Source data:
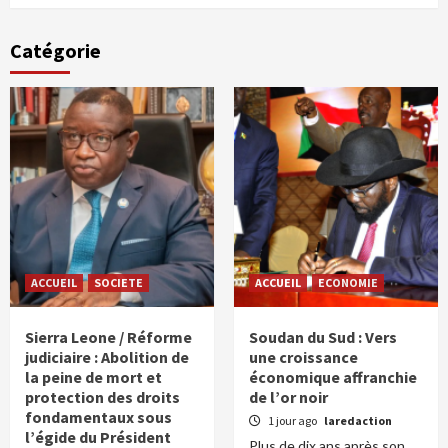
Catégorie
ACCUEIL
SOCIETE
ACCUEIL
ECONOMIE
Sierra Leone / Réforme
Soudan du Sud : Vers
judiciaire : Abolition de
une croissance
la peine de mort et
économique affranchie
protection des droits
de l’or noir
fondamentaux sous
1 jour ago
laredaction
l’égide du Président
Plus de dix ans après son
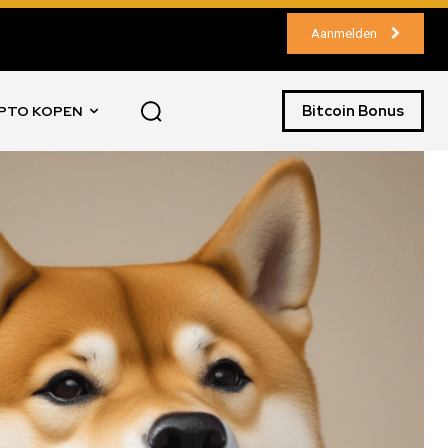
Aanmelden
Bitcoin Bonus
PTO KOPEN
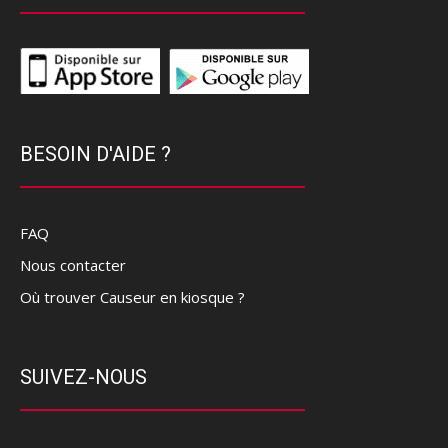
BESOIN D'AIDE ?
FAQ
Nous contacter
Où trouver Causeur en kiosque ?
SUIVEZ-NOUS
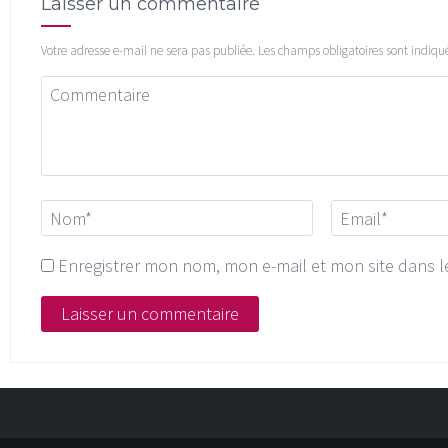
Laisser un commentaire
Votre adresse e-mail ne sera pas publiée.
Les champs obligatoires sont indiqu
Enregistrer mon nom, mon e-mail et mon site dans 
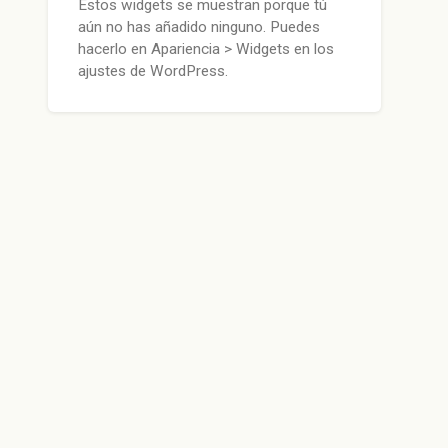
Estos widgets se muestran porque tú
aún no has añadido ninguno. Puedes
hacerlo en Apariencia > Widgets en los
ajustes de WordPress.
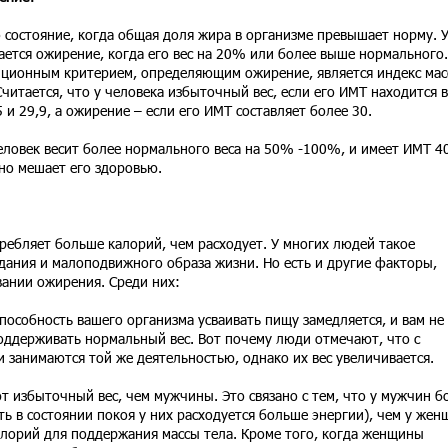
 состояние, когда общая доля жира в организме превышает норму. 
ается ожирение, когда его вес на 20% или более выше нормального.
ционным критерием, определяющим ожирение, является индекс мас
читается, что у человека избыточный вес, если его ИМТ находится в
 и 29,9, а ожирение – если его ИМТ составляет более 30.
ловек весит более нормального веса на 50% -100%, и имеет ИМТ 4
но мешает его здоровью.
ребляет больше калорий, чем расходует. У многих людей такое
едания и малоподвижного образа жизни. Но есть и другие факторы,
ании ожирения. Среди них:
способность вашего организма усваивать пищу замедляется, и вам не
оддерживать нормальный вес. Вот почему люди отмечают, что с
и занимаются той же деятельностью, однако их вес увеличивается.
 избыточный вес, чем мужчины. Это связано с тем, что у мужчин б
ть в состоянии покоя у них расходуется больше энергии), чем у жен
лорий для поддержания массы тела. Кроме того, когда женщины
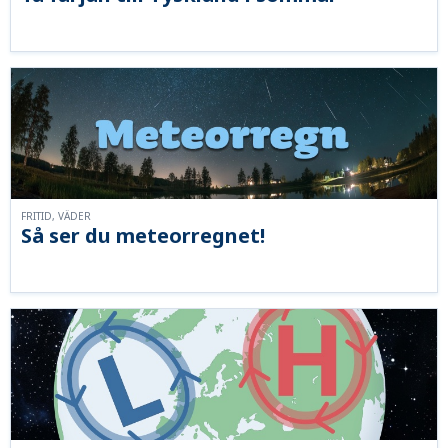
FRITID, VÄDER
Så ser du meteorregnet!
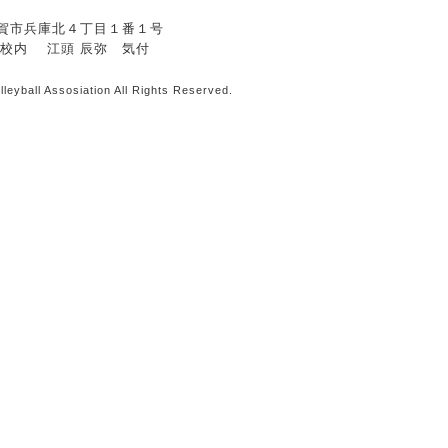
県佐賀市兵庫北４丁目１番１号
校内 江頭 辰弥 気付
leyball Assosiation All Rights Reserved.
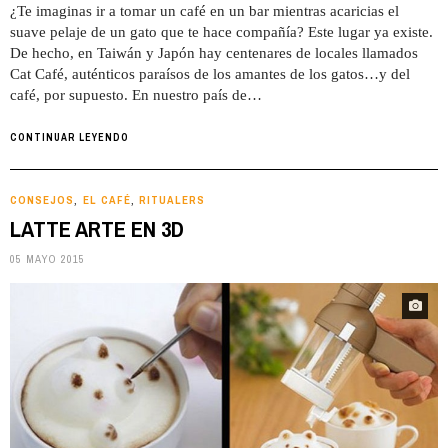
¿Te imaginas ir a tomar un café en un bar mientras acaricias el
suave pelaje de un gato que te hace compañía? Este lugar ya existe.
De hecho, en Taiwán y Japón hay centenares de locales llamados
Cat Café, auténticos paraísos de los amantes de los gatos…y del
café, por supuesto. En nuestro país de…
CONTINUAR LEYENDO
CONSEJOS
EL CAFÉ
RITUALERS
,
,
LATTE ARTE EN 3D
05 MAYO 2015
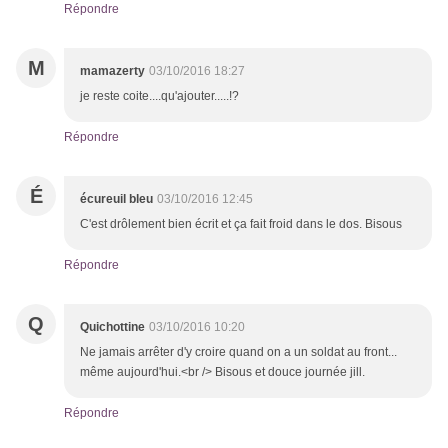
Répondre
M
mamazerty
03/10/2016 18:27
je reste coite....qu'ajouter.....!?
Répondre
É
écureuil bleu
03/10/2016 12:45
C'est drôlement bien écrit et ça fait froid dans le dos. Bisous
Répondre
Q
Quichottine
03/10/2016 10:20
Ne jamais arrêter d'y croire quand on a un soldat au front...
même aujourd'hui.<br /> Bisous et douce journée jill.
Répondre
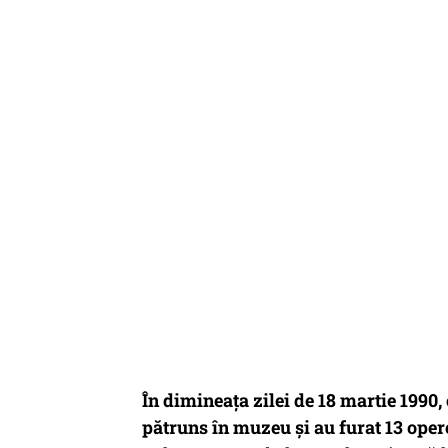
În dimineața zilei de 18 martie 1990, 
pătruns în muzeu și au furat 13 opere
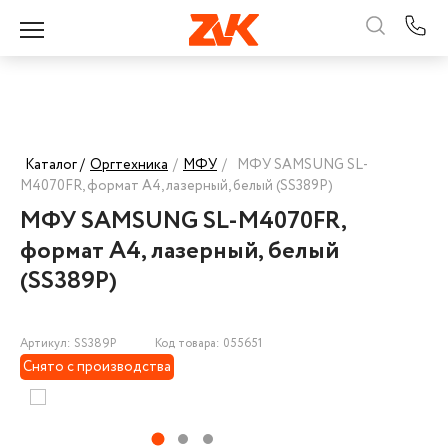
Каталог /
Оргтехника
/
МФУ
/
МФУ SAMSUNG SL-
M4070FR, формат А4, лазерный, белый (SS389P)
МФУ SAMSUNG SL-M4070FR,
формат А4, лазерный, белый
(SS389P)
Артикул: SS389P
Код товара: 055651
Снято с производства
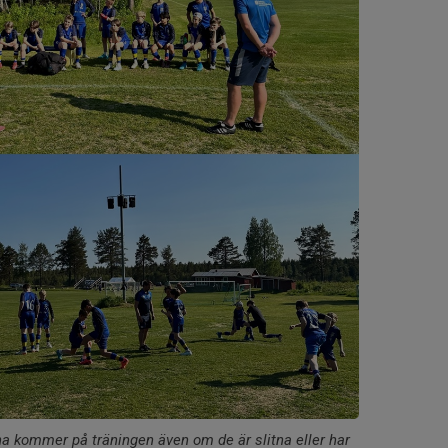
larna kommer på träningen även om de är slitna eller har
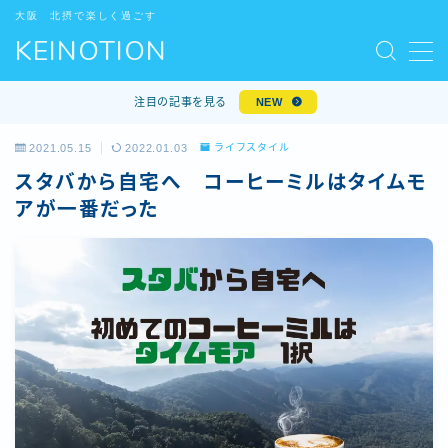
大阪 北摂で楽しく過ごす
KEINOTION
MENU
デモプリセット記事 #5
注目の記事を見る
NEW
デモプリセット記事 #6
プライバシーポリシー
2021.05.15
2022.01.03
ライフスタイル
プライバシーポリシー
スタバから自宅へ コーヒーミルはタイムモ
プロフィール
アが一番だった
免責事項
利用規約／特定商取引法に基づく表記
問い合わせ
有料記事の決済完了ページ
特定商取引法に基づく表記
運営者情報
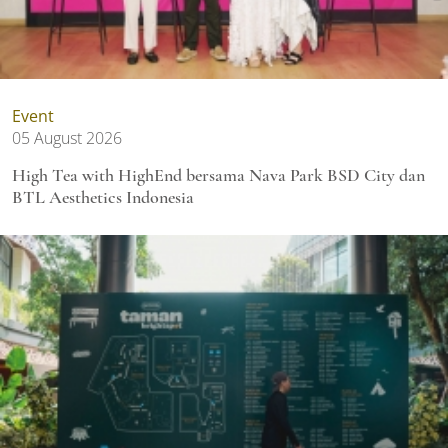
Event
05 August 2026
High Tea with HighEnd bersama Nava Park BSD City dan
BTL Aesthetics Indonesia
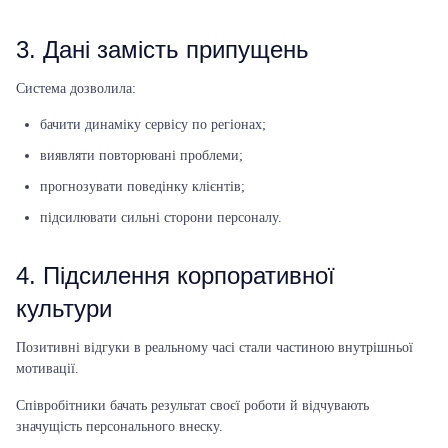
3. Дані замість припущень
Система дозволила:
бачити динаміку сервісу по регіонах;
виявляти повторювані проблеми;
прогнозувати поведінку клієнтів;
підсилювати сильні сторони персоналу.
4. Підсилення корпоративної
культури
Позитивні відгуки в реальному часі стали частиною внутрішньої
мотивації.
Співробітники бачать результат своєї роботи й відчувають
значущість персонального внеску.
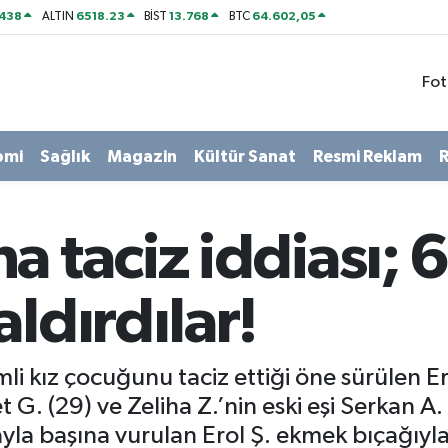
438
6518.23
13.768
64.602,05
ALTIN
BİST
BTC
Fot
omi
Sağlık
Magazin
Kültür Sanat
Resmi Reklam
R
a taciz iddiası; 
ldırdılar!
li kız çocuğunu taciz ettiği öne sürülen E
 G. (29) ve Zeliha Z.’nin eski eşi Serkan A
yla başına vurulan Erol Ş. ekmek bıçağıyla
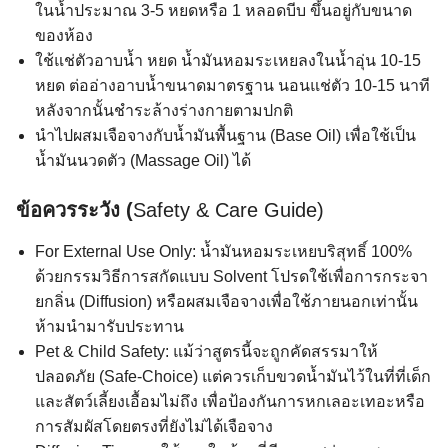
ในน้ำประมาณ 3-5 หยดหรือ 1 หลอดบีบ ขึ้นอยู่กับขนาด
ของห้อง
ใช้แช่ตัวอาบน้ำ หยด น้ำมันหอมระเหยลงในน้ำอุ่น 10-15
หยด ต่ออ่างอาบน้ำขนาดมาตรฐาน นอนแช่ตัว 10-15 นาที
หลังจากนั้นชำระล้างร่างกายตามปกติ
นำไปผสมเจือจางกับน้ำมันพื้นฐาน (Base Oil) เพื่อใช้เป็น
น้ำมันนวดตัว (Massage Oil) ได้
ข้อควรระวัง (
Safety & Care Guide)
For External Use Only: น้ำมันหอมระเหยบริสุทธิ์ 100%
ด้วยกรรมวิธีการสกัดแบบ Solvent โปรดใช้เพื่อการกระจา
ยกลิ่น (Diffusion) หรือผสมเจือจางเพื่อใช้ภายนอกเท่านั้น
ห้ามนำมารับประทาน
Pet & Child Safety: แม้ว่าสูตรนี้จะถูกคัดสรรมาให้
ปลอดภัย (Safe-Choice) แต่ควรเก็บขวดน้ำมันไว้ในที่ที่เด็ก
และสัตว์เลี้ยงเอื้อมไม่ถึง เพื่อป้องกันการหกเลอะเทอะหรือ
การสัมผัสโดยตรงที่ยังไม่ได้เจือจาง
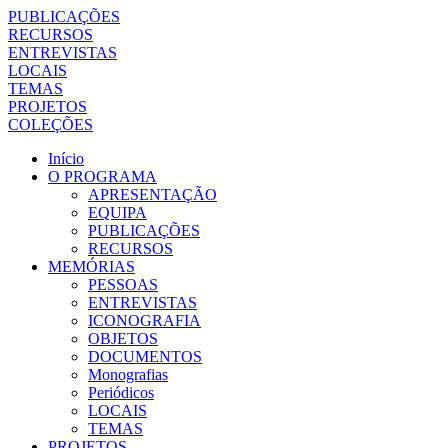
PUBLICAÇÕES
RECURSOS
ENTREVISTAS
LOCAIS
TEMAS
PROJETOS
COLEÇÕES
Início
O PROGRAMA
APRESENTAÇÃO
EQUIPA
PUBLICAÇÕES
RECURSOS
MEMÓRIAS
PESSOAS
ENTREVISTAS
ICONOGRAFIA
OBJETOS
DOCUMENTOS
Monografias
Periódicos
LOCAIS
TEMAS
PROJETOS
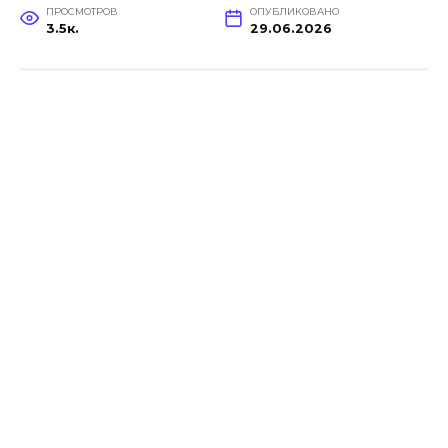
ПРОСМОТРОВ
ОПУБЛИКОВАНО
3.5к.
29.06.2026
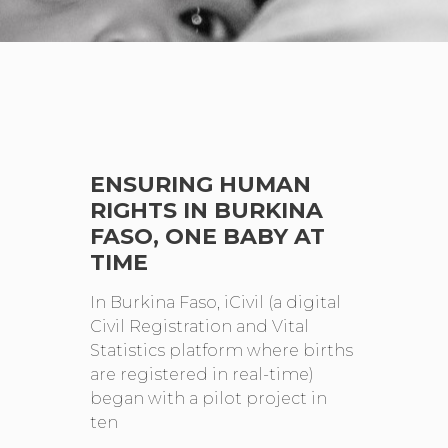
ENSURING HUMAN
RIGHTS IN BURKINA
FASO, ONE BABY AT
TIME
In Burkina Faso, iCivil (a digital
Civil Registration and Vital
Statistics platform where births
are registered in real-time)
began with a pilot project in
ten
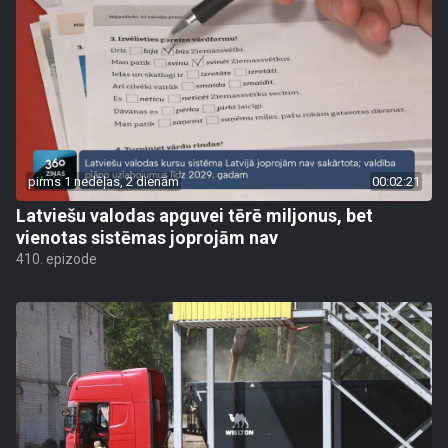
pirms 1 nedēļas, 2 dienām
00:02:21
Latviešu valodas apguvei tērē miljonus, bet
vienotas sistēmas joprojām nav
410. epizode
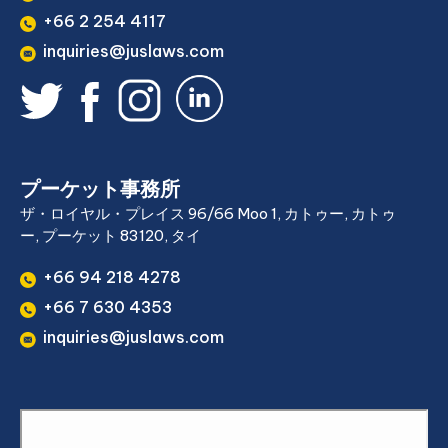
+66 2 254 4117
inquiries@juslaws.com
プーケット事務所
ザ・ロイヤル・プレイス 96/66 Moo 1, カトゥー, カトゥ
ー, プーケット 83120, タイ
+66 94 218 4278
+66 7 630 4353
inquiries@juslaws.com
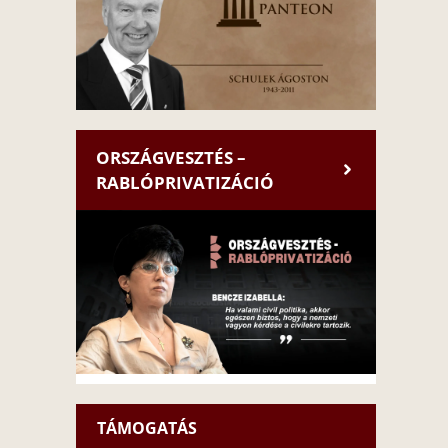
ORSZÁGVESZTÉS –
RABLÓPRIVATIZÁCIÓ
TÁMOGATÁS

• TASK REQUIREMENTS: Replace "Nous contacter" with "Contact" throughout the entries above, keeping every other line unchanged. Leave the pictures out of your answer.

• SOLUTION:
Catégorie
ACCUEIL
SOCIETE
ACCUEIL
ECONOMIE
Sierra Leone / Réforme
Soudan du Sud : Vers
judiciaire : Abolition de
une croissance
la peine de mort et
économique affranchie
protection des droits
de l’or noir
fondamentaux sous
1 jour ago
laredaction
l’égide du Président
Plus de dix ans après son
Aanmelden
Bitcoin Bonus
PTO KOPEN
BESOIN D'AIDE ?
FAQ
Contact
Où trouver Causeur en kiosque ?
SUIVEZ-NOUS
Laisser un commentaire
Votre adresse e-mail ne sera pas publiée.
Les champs obligatoires sont indiqu
Enregistrer mon nom, mon e-mail et mon site dans 
Estos widgets se muestran porque tú
aún no has añadido ninguno. Puedes
hacerlo en Apariencia > Widgets en los
ajustes de WordPress.
 состояние, когда общая доля жира в организме превышает норму. 
ается ожирение, когда его вес на 20% или более выше нормального.
ционным критерием, определяющим ожирение, является индекс мас
читается, что у человека избыточный вес, если его ИМТ находится в
 и 29,9, а ожирение – если его ИМТ составляет более 30.
ловек весит более нормального веса на 50% -100%, и имеет ИМТ 4
но мешает его здоровью.
ребляет больше калорий, чем расходует. У многих людей такое
едания и малоподвижного образа жизни. Но есть и другие факторы,
ании ожирения. Среди них:
способность вашего организма усваивать пищу замедляется, и вам не
оддерживать нормальный вес. Вот почему люди отмечают, что с
и занимаются той же деятельностью, однако их вес увеличивается.
 избыточный вес, чем мужчины. Это связано с тем, что у мужчин б
ть в состоянии покоя у них расходуется больше энергии), чем у жен
лорий для поддержания массы тела. Кроме того, когда женщины
FRITID, VÄDER
Så ser du meteorregnet!
県佐賀市兵庫北４丁目１番１号
校内 江頭 辰弥 気付
leyball Assosiation All Rights Reserved.
¿Te imaginas ir a tomar un café en un bar mientras acaricias el
suave pelaje de un gato que te hace compañía? Este lugar ya existe.
De hecho, en Taiwán y Japón hay centenares de locales llamados
Cat Café, auténticos paraísos de los amantes de los gatos…y del
café, por supuesto. En nuestro país de…
CONTINUAR LEYENDO
CONSEJOS
EL CAFÉ
RITUALERS
,
,
LATTE ARTE EN 3D
05 MAYO 2015
Répondre
M
mamazerty
03/10/2016 18:27
je reste coite....qu'ajouter.....!?
Répondre
É
écureuil bleu
03/10/2016 12:45
C'est drôlement bien écrit et ça fait froid dans le dos. Bisous
Répondre
Q
Quichottine
03/10/2016 10:20
Ne jamais arrêter d'y croire quand on a un soldat au front...
même aujourd'hui.<br /> Bisous et douce journée jill.
Répondre
În dimineața zilei de 18 martie 1990, 
pătruns în muzeu și au furat 13 opere
Каталог /
Оргтехника
/
МФУ
/
МФУ SAMSUNG SL-
M4070FR, формат А4, лазерный, белый (SS389P)
МФУ SAMSUNG SL-M4070FR,
формат А4, лазерный, белый
(SS389P)
Артикул: SS389P
Код товара: 055651
Снято с производства
larna kommer på träningen även om de är slitna eller har
大阪 北摂で楽しく過ごす
KEINOTION
MENU
デモプリセット記事 #5
注目の記事を見る
NEW
デモプリセット記事 #6
プライバシーポリシー
2021.05.15
2022.01.03
ライフスタイル
プライバシーポリシー
スタバから自宅へ コーヒーミルはタイムモ
プロフィール
アが一番だった
免責事項
利用規約／特定商取引法に基づく表記
問い合わせ
有料記事の決済完了ページ
特定商取引法に基づく表記
運営者情報
Event
05 August 2026
High Tea with HighEnd bersama Nava Park BSD City dan
BTL Aesthetics Indonesia
3. Дані замість припущень
Система дозволила:
бачити динаміку сервісу по регіонах;
виявляти повторювані проблеми;
прогнозувати поведінку клієнтів;
підсилювати сильні сторони персоналу.
4. Підсилення корпоративної
культури
Позитивні відгуки в реальному часі стали частиною внутрішньої
мотивації.
Співробітники бачать результат своєї роботи й відчувають
значущість персонального внеску.
438
6518.23
13.768
64.602,05
ALTIN
BİST
BTC
Fot
omi
Sağlık
Magazin
Kültür Sanat
Resmi Reklam
R
a taciz iddiası; 
ldırdılar!
li kız çocuğunu taciz ettiği öne sürülen E
 G. (29) ve Zeliha Z.’nin eski eşi Serkan A
yla başına vurulan Erol Ş. ekmek bıçağıyla
ในน้ำประมาณ 3-5 หยดหรือ 1 หลอดบีบ ขึ้นอยู่กับขนาด
ของห้อง
ใช้แช่ตัวอาบน้ำ หยด น้ำมันหอมระเหยลงในน้ำอุ่น 10-15
หยด ต่ออ่างอาบน้ำขนาดมาตรฐาน นอนแช่ตัว 10-15 นาที
หลังจากนั้นชำระล้างร่างกายตามปกติ
นำไปผสมเจือจางกับน้ำมันพื้นฐาน (Base Oil) เพื่อใช้เป็น
น้ำมันนวดตัว (Massage Oil) ได้
ข้อควรระวัง (
Safety & Care Guide)
For External Use Only: น้ำมันหอมระเหยบริสุทธิ์ 100%
ด้วยกรรมวิธีการสกัดแบบ Solvent โปรดใช้เพื่อการกระจา
ยกลิ่น (Diffusion) หรือผสมเจือจางเพื่อใช้ภายนอกเท่านั้น
ห้ามนำมารับประทาน
Pet & Child Safety: แม้ว่าสูตรนี้จะถูกคัดสรรมาให้
ปลอดภัย (Safe-Choice) แต่ควรเก็บขวดน้ำมันไว้ในที่ที่เด็ก
และสัตว์เลี้ยงเอื้อมไม่ถึง เพื่อป้องกันการหกเลอะเทอะหรือ
การสัมผัสโดยตรงที่ยังไม่ได้เจือจาง
PUBLICAÇÕES
RECURSOS
ENTREVISTAS
LOCAIS
TEMAS
PROJETOS
COLEÇÕES
Início
O PROGRAMA
APRESENTAÇÃO
EQUIPA
PUBLICAÇÕES
RECURSOS
MEMÓRIAS
PESSOAS
ENTREVISTAS
ICONOGRAFIA
OBJETOS
DOCUMENTOS
Monografias
Periódicos
LOCAIS
TEMAS
PROJETOS
ПРОСМОТРОВ
ОПУБЛИКОВАНО
3.5к.
29.06.2026
ENSURING HUMAN
RIGHTS IN BURKINA
FASO, ONE BABY AT
TIME
In Burkina Faso, iCivil (a digital
Civil Registration and Vital
Statistics platform where births
are registered in real-time)
began with a pilot project in
ten
pirms 1 nedēļas, 2 dienām
00:02:21
Latviešu valodas apguvei tērē miljonus, bet
vienotas sistēmas joprojām nav
410. epizode
+66 2 254 4117
inquiries@juslaws.com
プーケット事務所
ザ・ロイヤル・プレイス 96/66 Moo 1, カトゥー, カトゥ
ー, プーケット 83120, タイ
+66 94 218 4278
+66 7 630 4353
inquiries@juslaws.com
ORSZÁGVESZTÉS –
RABLÓPRIVATIZÁCIÓ
TÁMOGATÁS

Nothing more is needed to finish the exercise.